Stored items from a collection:
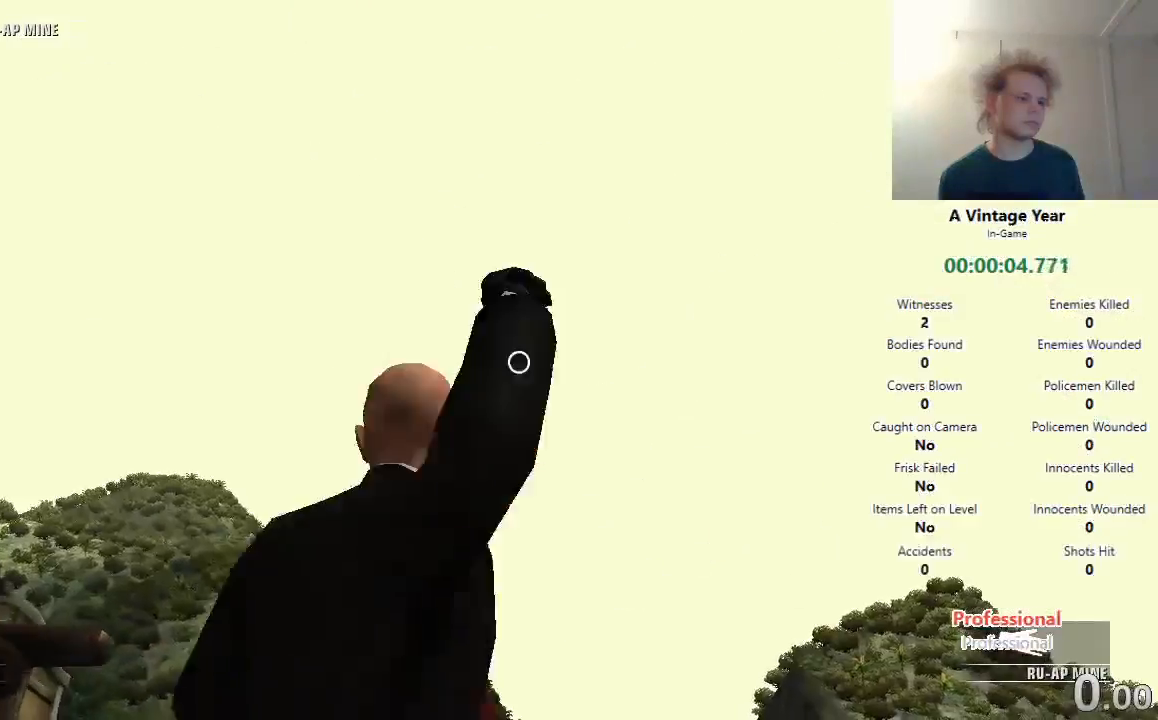
{"keys": [], "events": [[167, "g", "up"]]}
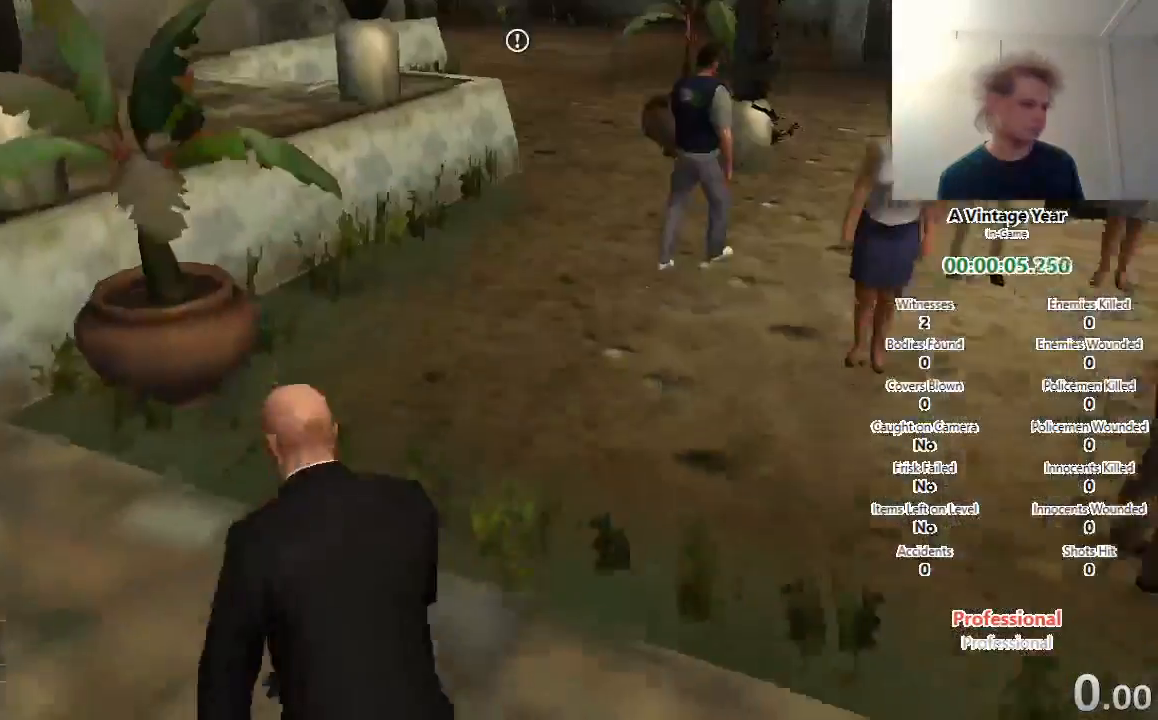
{"keys": [], "events": []}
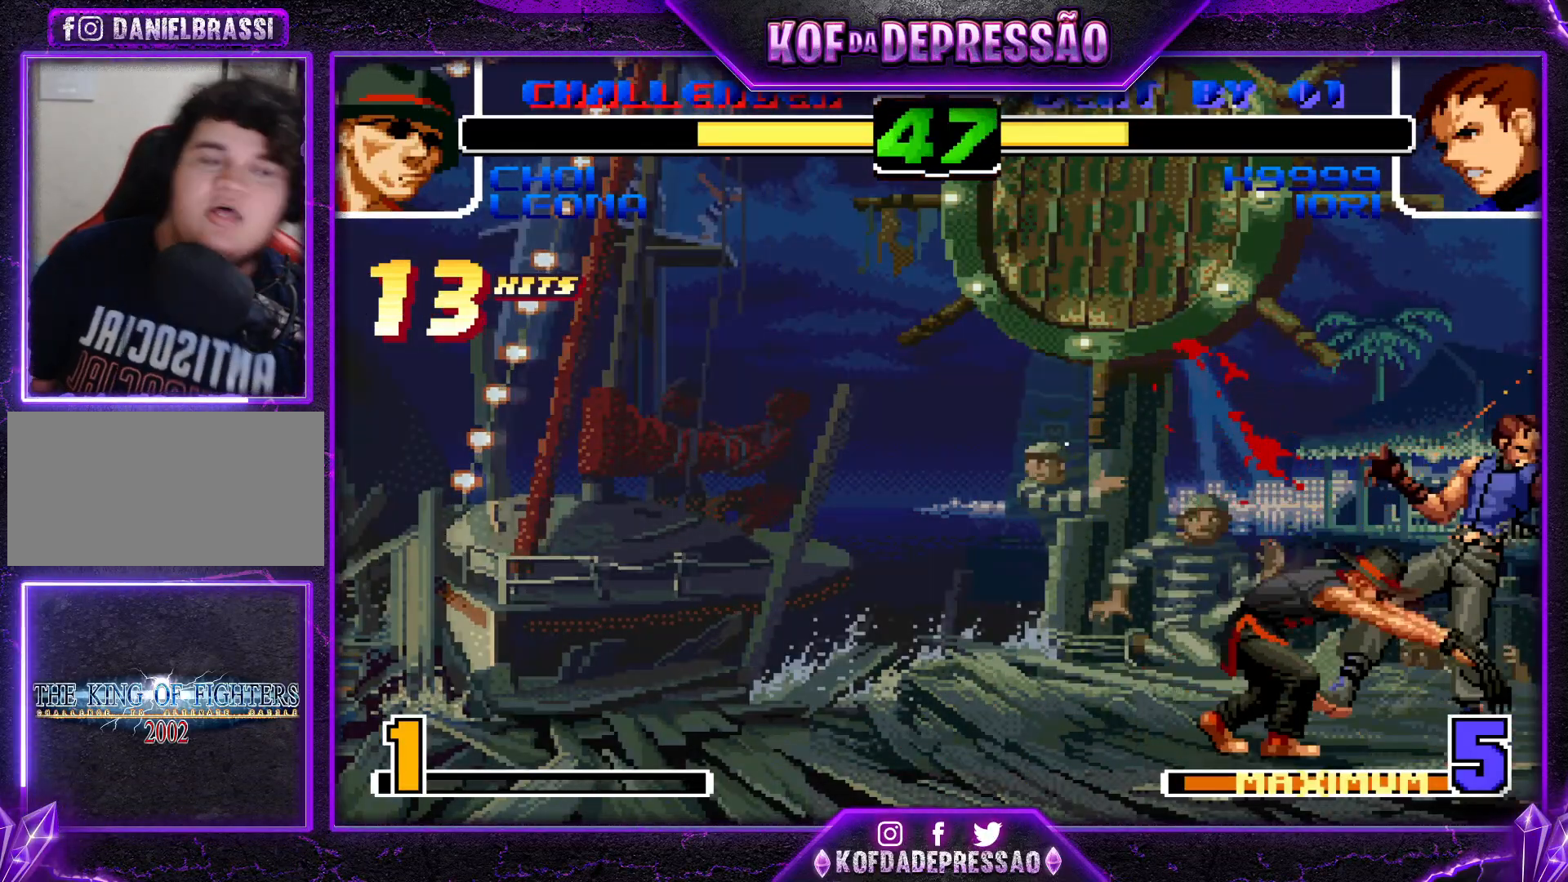
Gameplay with a controller (arcade stick); each line is a JSON object with the inputs held at the frame after it. "events" lists button and stick changes between this image and that frame as [ms after this image, input, new state], when the widget could be followed in between. Not read: L3 R3.
{"buttons": [], "left_stick": "center", "events": []}
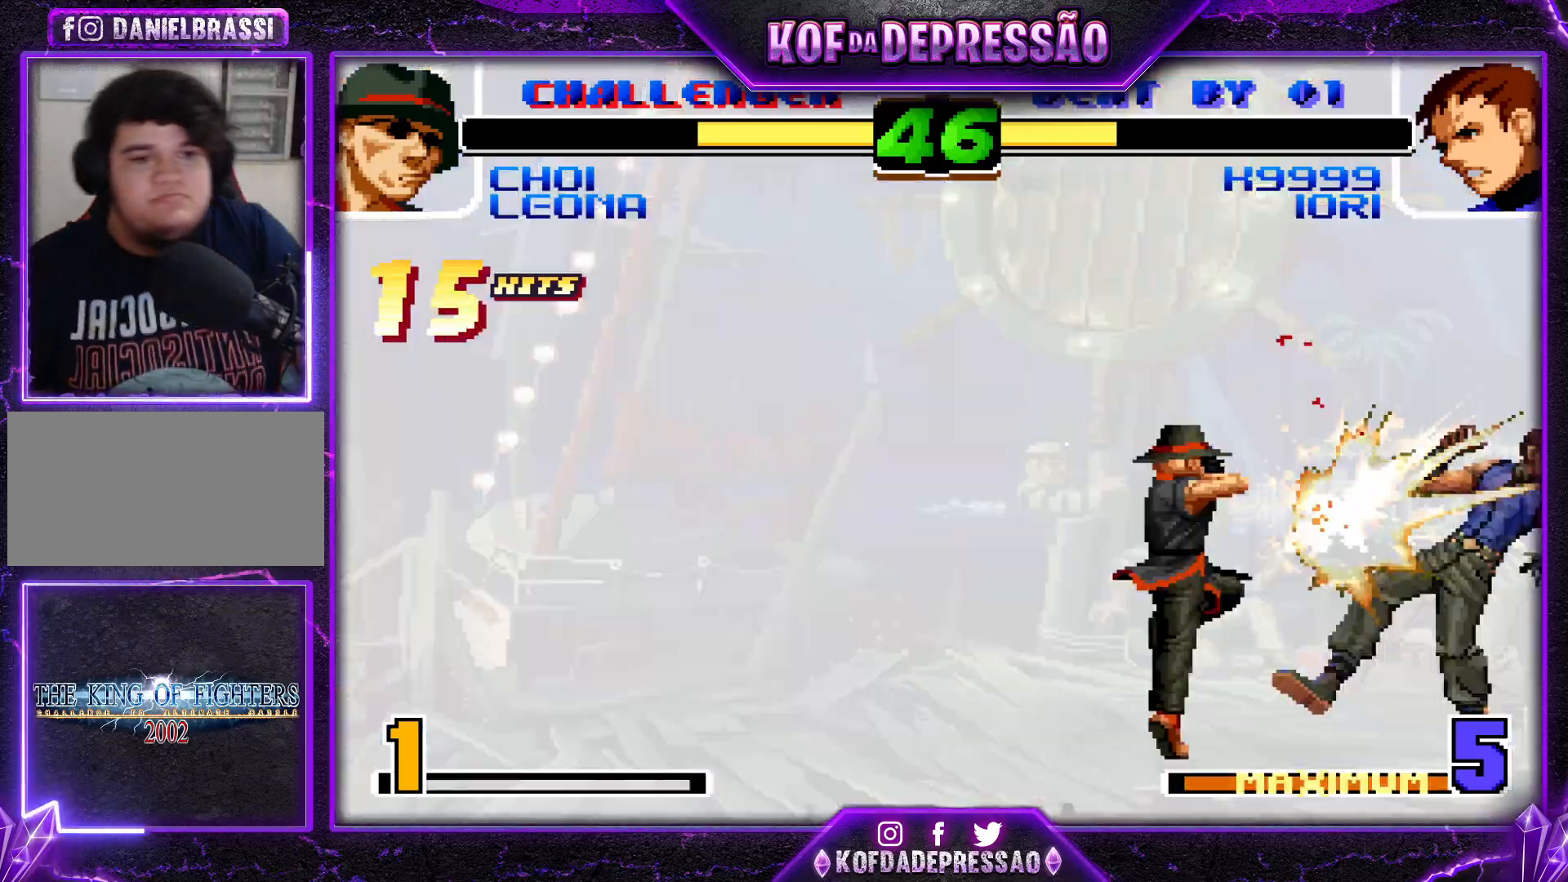
{"buttons": [], "left_stick": "center", "events": []}
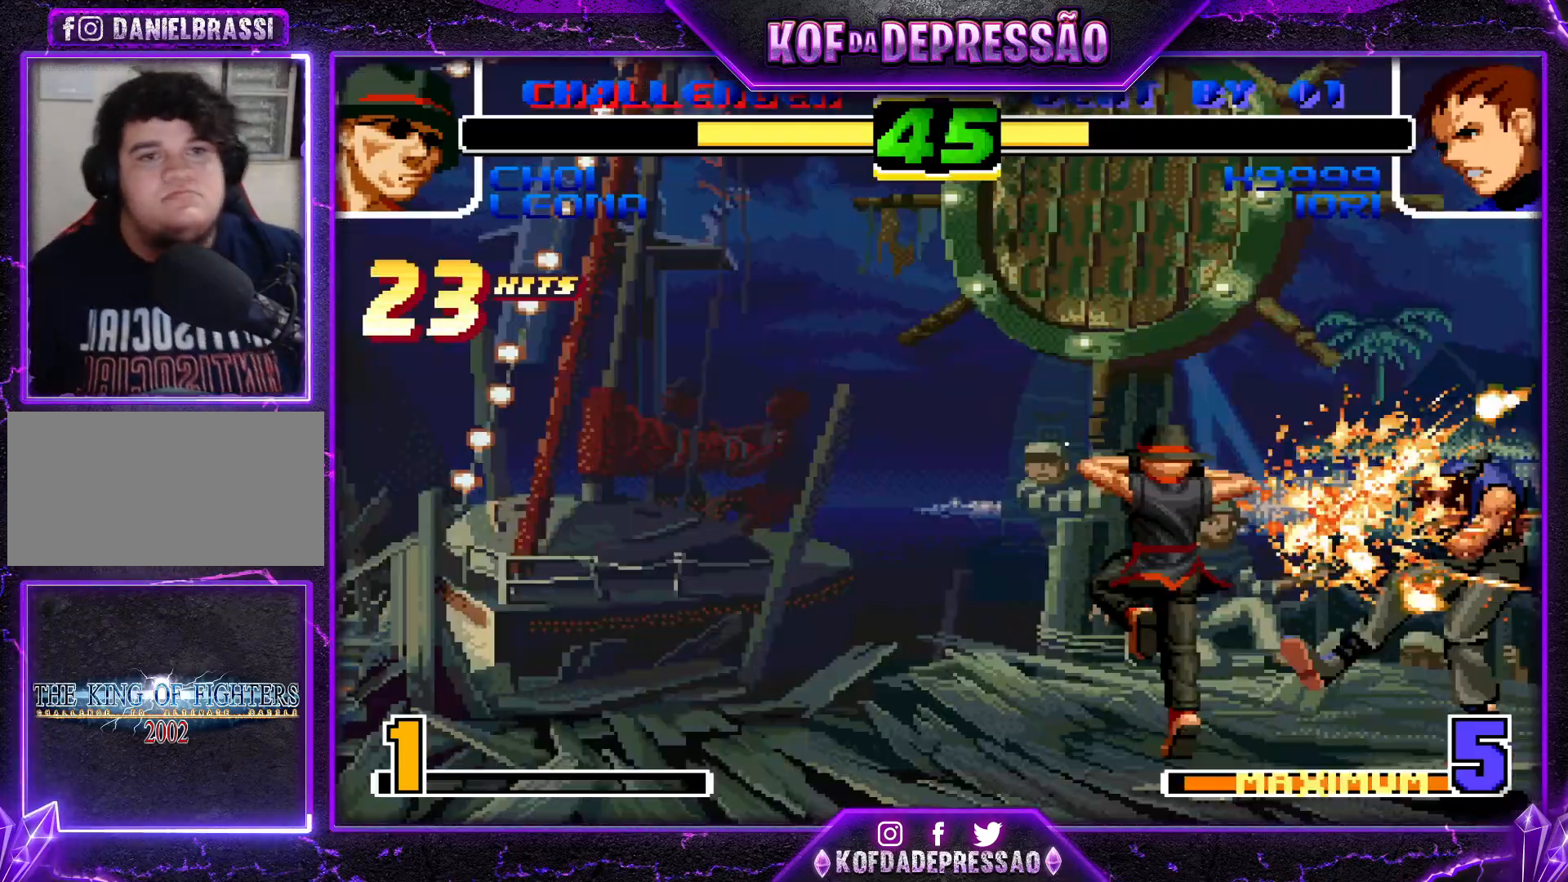
{"buttons": [], "left_stick": "center", "events": []}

• _PROBLEM DESCRIPTION_: Please quote the records above exactly, beginning at the line that contains "Gameplay with a" and ending at their last line. Leave the pictures out.

• _RESPONSE BELOW_:
Gameplay with a controller (arcade stick); each line is a JSON object with the inputs held at the frame after it. "events" lists button and stick changes between this image and that frame as [ms after this image, input, new state], when the widget could be followed in between. Not read: L3 R3.
{"buttons": [], "left_stick": "center", "events": []}
{"buttons": [], "left_stick": "center", "events": []}
{"buttons": [], "left_stick": "center", "events": []}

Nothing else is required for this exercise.